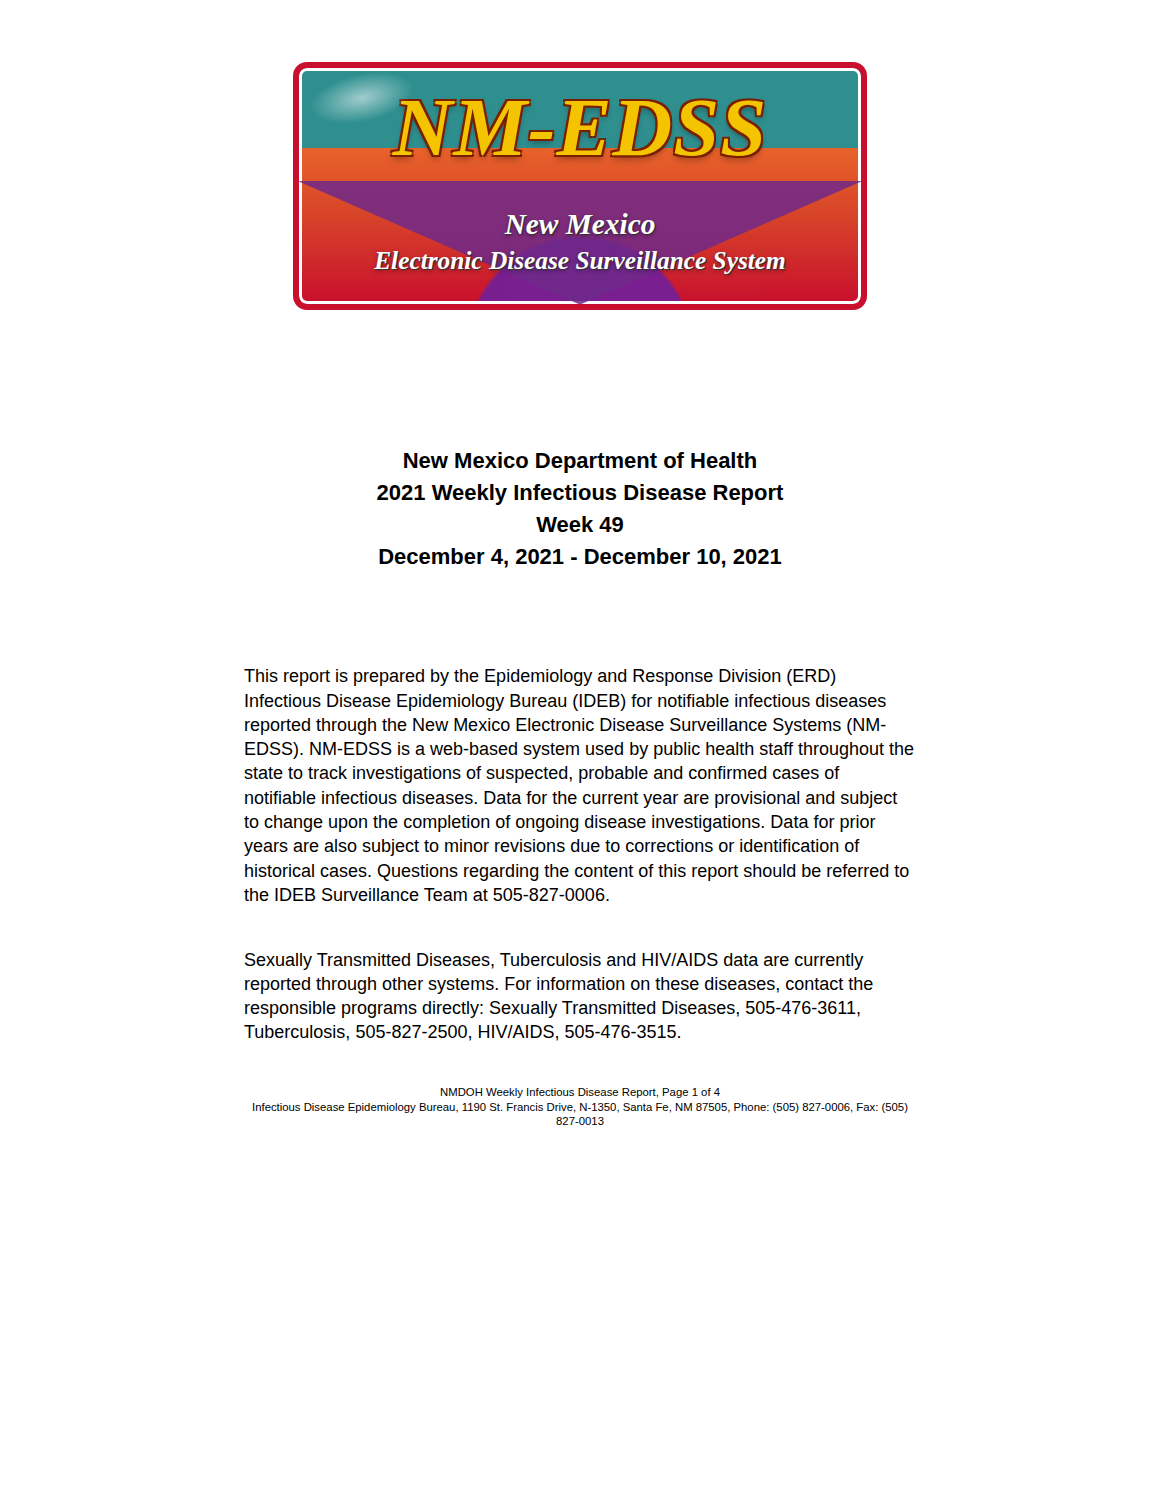NM-EDSS
New Mexico
Electronic Disease Surveillance System
New Mexico Department of Health 2021 Weekly Infectious Disease Report Week 49 December 4, 2021 - December 10, 2021
This report is prepared by the Epidemiology and Response Division (ERD) Infectious Disease Epidemiology Bureau (IDEB) for notifiable infectious diseases reported through the New Mexico Electronic Disease Surveillance Systems (NM-EDSS). NM-EDSS is a web-based system used by public health staff throughout the state to track investigations of suspected, probable and confirmed cases of notifiable infectious diseases. Data for the current year are provisional and subject to change upon the completion of ongoing disease investigations. Data for prior years are also subject to minor revisions due to corrections or identification of historical cases. Questions regarding the content of this report should be referred to the IDEB Surveillance Team at 505-827-0006.
Sexually Transmitted Diseases, Tuberculosis and HIV/AIDS data are currently reported through other systems. For information on these diseases, contact the responsible programs directly: Sexually Transmitted Diseases, 505-476-3611, Tuberculosis, 505-827-2500, HIV/AIDS, 505-476-3515.
NMDOH Weekly Infectious Disease Report, Page 1 of 4
Infectious Disease Epidemiology Bureau, 1190 St. Francis Drive, N-1350, Santa Fe, NM 87505, Phone: (505) 827-0006, Fax: (505) 827-0013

######

Output nothing except an exact copy of the records above, with the images left out.

**Answer space:**
NM-EDSS
New Mexico
Electronic Disease Surveillance System
New Mexico Department of Health 2021 Weekly Infectious Disease Report Week 49 December 4, 2021 - December 10, 2021
This report is prepared by the Epidemiology and Response Division (ERD) Infectious Disease Epidemiology Bureau (IDEB) for notifiable infectious diseases reported through the New Mexico Electronic Disease Surveillance Systems (NM-EDSS). NM-EDSS is a web-based system used by public health staff throughout the state to track investigations of suspected, probable and confirmed cases of notifiable infectious diseases. Data for the current year are provisional and subject to change upon the completion of ongoing disease investigations. Data for prior years are also subject to minor revisions due to corrections or identification of historical cases. Questions regarding the content of this report should be referred to the IDEB Surveillance Team at 505-827-0006.
Sexually Transmitted Diseases, Tuberculosis and HIV/AIDS data are currently reported through other systems. For information on these diseases, contact the responsible programs directly: Sexually Transmitted Diseases, 505-476-3611, Tuberculosis, 505-827-2500, HIV/AIDS, 505-476-3515.
NMDOH Weekly Infectious Disease Report, Page 1 of 4
Infectious Disease Epidemiology Bureau, 1190 St. Francis Drive, N-1350, Santa Fe, NM 87505, Phone: (505) 827-0006, Fax: (505) 827-0013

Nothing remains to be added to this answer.